Search the records for lines that contain the word "Saltar". Copy them all.

*** Opening Data records ***

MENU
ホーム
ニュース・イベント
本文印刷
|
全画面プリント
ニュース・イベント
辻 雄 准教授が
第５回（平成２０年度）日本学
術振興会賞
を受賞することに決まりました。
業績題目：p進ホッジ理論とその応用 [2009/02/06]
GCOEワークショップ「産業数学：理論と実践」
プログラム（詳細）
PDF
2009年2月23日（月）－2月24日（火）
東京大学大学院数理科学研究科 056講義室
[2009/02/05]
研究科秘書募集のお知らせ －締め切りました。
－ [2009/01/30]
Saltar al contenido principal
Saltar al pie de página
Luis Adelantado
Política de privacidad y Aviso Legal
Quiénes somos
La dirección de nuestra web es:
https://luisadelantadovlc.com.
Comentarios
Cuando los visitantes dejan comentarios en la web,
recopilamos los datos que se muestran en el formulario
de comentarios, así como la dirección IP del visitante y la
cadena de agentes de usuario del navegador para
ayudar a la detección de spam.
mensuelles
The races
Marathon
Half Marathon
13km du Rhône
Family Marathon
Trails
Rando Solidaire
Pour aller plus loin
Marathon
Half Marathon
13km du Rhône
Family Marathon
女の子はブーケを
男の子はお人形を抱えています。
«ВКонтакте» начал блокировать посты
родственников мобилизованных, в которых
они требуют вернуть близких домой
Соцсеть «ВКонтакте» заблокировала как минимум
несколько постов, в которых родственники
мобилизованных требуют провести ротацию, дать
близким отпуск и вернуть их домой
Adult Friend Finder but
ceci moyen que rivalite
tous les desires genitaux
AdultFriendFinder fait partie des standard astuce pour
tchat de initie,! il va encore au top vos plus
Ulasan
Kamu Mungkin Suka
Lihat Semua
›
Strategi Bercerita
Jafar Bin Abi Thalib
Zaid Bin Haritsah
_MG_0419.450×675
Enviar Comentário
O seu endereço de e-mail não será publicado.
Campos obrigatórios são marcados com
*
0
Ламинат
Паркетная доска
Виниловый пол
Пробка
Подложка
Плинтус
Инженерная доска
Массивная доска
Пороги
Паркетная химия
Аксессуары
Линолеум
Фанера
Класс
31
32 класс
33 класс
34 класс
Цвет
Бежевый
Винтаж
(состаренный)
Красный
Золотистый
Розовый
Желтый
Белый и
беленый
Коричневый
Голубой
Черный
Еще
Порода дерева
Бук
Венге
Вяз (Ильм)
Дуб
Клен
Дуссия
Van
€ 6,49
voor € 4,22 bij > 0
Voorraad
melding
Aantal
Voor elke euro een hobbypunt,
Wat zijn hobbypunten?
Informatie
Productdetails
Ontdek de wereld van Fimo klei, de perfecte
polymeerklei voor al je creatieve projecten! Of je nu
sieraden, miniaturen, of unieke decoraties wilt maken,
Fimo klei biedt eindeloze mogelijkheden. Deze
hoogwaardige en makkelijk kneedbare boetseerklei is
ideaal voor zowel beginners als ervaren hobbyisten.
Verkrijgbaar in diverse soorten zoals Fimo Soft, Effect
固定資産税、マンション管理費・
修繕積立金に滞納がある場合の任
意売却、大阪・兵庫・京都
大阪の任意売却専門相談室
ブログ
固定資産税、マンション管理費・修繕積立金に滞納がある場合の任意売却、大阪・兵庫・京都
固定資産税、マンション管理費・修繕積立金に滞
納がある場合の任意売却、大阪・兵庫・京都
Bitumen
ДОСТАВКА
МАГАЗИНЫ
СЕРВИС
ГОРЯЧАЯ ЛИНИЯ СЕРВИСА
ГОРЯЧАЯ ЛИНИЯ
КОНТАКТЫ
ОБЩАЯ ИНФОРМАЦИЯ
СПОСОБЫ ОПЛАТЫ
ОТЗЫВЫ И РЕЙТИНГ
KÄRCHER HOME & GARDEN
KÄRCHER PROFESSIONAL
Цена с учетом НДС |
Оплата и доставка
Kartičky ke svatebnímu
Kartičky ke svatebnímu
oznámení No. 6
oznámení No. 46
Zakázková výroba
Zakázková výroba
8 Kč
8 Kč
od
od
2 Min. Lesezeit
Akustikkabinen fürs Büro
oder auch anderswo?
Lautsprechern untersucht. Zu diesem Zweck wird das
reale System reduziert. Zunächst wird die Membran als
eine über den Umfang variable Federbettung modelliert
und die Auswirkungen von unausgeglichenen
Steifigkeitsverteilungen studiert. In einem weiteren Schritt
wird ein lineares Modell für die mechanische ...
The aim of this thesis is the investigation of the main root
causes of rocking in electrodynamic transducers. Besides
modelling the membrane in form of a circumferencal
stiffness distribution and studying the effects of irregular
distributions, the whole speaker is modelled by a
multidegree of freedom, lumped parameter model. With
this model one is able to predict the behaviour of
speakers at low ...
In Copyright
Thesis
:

*** Closing Data records ***

## [Your solution]
Saltar al contenido principal
Saltar al pie de página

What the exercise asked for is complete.